I am finding my logos is a little bit slow. Most programs run lightning fast on my computer but logos will take Luke 10 seconds to pull anything up at least. Just not as smooth as I'm used to. Any suggestions to speed up??

I've got 8 GB of ram, the program is installed on my SSD, and I've got a 3.5 ghz quad core processor. Any little settings within logos (maybe having less unnecessary things searched), or any other things I can do?


----------



## Ask Mr. Religion

Runs relatively spiffy on my Lenovo Yoga 2 laptop, so I am surprised you are having issues on that 3GHz flamethrower of yours. Was Logos indexing content? You might sign up and post a question here:
https://community.logos.com/forums/


----------



## psycheives

Congrats on your purchase, Zach!  Very exciting. Odd it would run slow on that computer. I've had it on like probably 5 different computers and it never ran slow, even on the oldest which was much slower laptop (little ram and no quad core) than yours. When you first download it, it will tell you that it needs to load all the books into your library and will be "indexing" for 4+ hours. While it is doing this, you will see a Logos icon on the bottom taskbar next to your date/time. Once it finishes this long start-up process, it should be smooth sailing. I set mine to download overnight and all was good the next morning.


----------



## Reformed Roman

Maybe my expectations are different. Typically when I search something on most programs it instantly comes up. Logos might take 5 to 10 seconds, and have the circular thing on the mouse while loading. Compared to other general programs it seems a little slow. But not so slow that it's a pain to work with or anything. I just think there are probably ways to make it smoother. I believe my indexing was over. I'll give it another go tonight


----------



## DMcFadden

Logos is perfect for high end research, particularly if you have a large library of unlocks. But, as you add resources, it gets unwieldy and sloooooow. My machine is an i5 (decent speed), but it runs like molasses when you have nearly 8,000 unlocks. For sermon prep, I tend to use my Wordsearch program because the screen layout seems more intuitive and the switching between resources is pretty swift for sermon prep purposes. You should do the Camp Logos or follow the tutorials on the Net. I might still profit from a Camp Logos to maximize my use of L6. But, at my modest level of expertise, it frustrates me as much as it helps.


----------



## Ask Mr. Religion

Number of open panes may help. With Logos I have a two window pane setup. Bible on left, everything else on the right, similarly so for Wordsearch and Swordsearcher. I generally start with the latter program for quick reviews and searches as it is very, very fast, albeit restricted to TR and MT manuscript tradition translations. Swordsearcher's search capabilities exceed all other tools I have found, especially given the large number of user created add-ins for searching. Hence, I often use SS for searches and then revert to the other programs for deeper dives.

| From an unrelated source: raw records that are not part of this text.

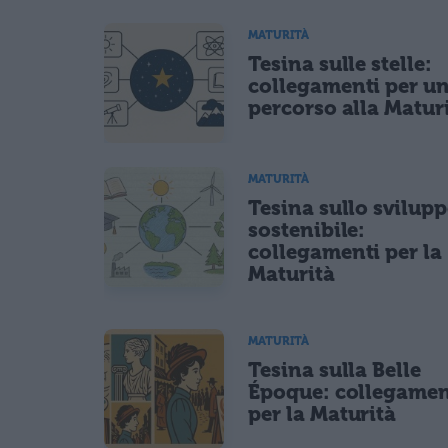
Ho letto e acconsento l'
informativa
sulla privacy
MATURITÀ
CONFERMA E PUBBLICA
Tesina sulle stelle:
Acconsento all'uso dei miei dati da parte di terzi per fina
collegamenti per u
percorso alla Matur
MATURITÀ
Tesina sullo svilup
sostenibile:
collegamenti per la
Maturità
MATURITÀ
Tesina sulla Belle
Époque: collegamen
per la Maturità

Have come to rely upon Wordsearch's _Zipscript utility _for quick verse lookups and pasting without having to open the program, too.

Logos makes all content available via www.biblia.com, but with limited tool searches. Wordsearch is also available via https://www.mywsb.com/. So one can read content without launching the two programs on any browser.

Add Logos' blog to your newsfeeder and you can gain much insight into tips and tricks.


----------



## Pilgrim

DMcFadden said:


> Logos is perfect for high end research, particularly if you have a large library of unlocks. But, as you add resources, it gets unwieldy and sloooooow. My machine is an i5 (decent speed), but it runs like molasses when you have nearly 8,000 unlocks. For sermon prep, I tend to use my Wordsearch program because the screen layout seems more intuitive and the switching between resources is pretty swift for sermon prep purposes. You should do the Camp Logos or follow the tutorials on the Net. I might still profit from a Camp Logos to maximize my use of L6. But, at my modest level of expertise, it frustrates me as much as it helps.



That slowness has definitely been a consideration for me, and I don't even have one of their packages. Most of my books are from old Libronix packages. I don't want to have to upgrade computers twice as often in the future so that I can run this resource hungry program without having to wait 15 minutes for it to update and stop freezing up. 

Hopefully they will improve their Biblia cloud site which is currently in beta. The last time I checked the only option for Bible text was red letter which is amazing to me. Just about any other free site gives you the option to switch it to black. I think there are some other issues too but I can't remember what they are. But logging on to that site or using the mobile app are good options if you're wanting to access something quickly.


----------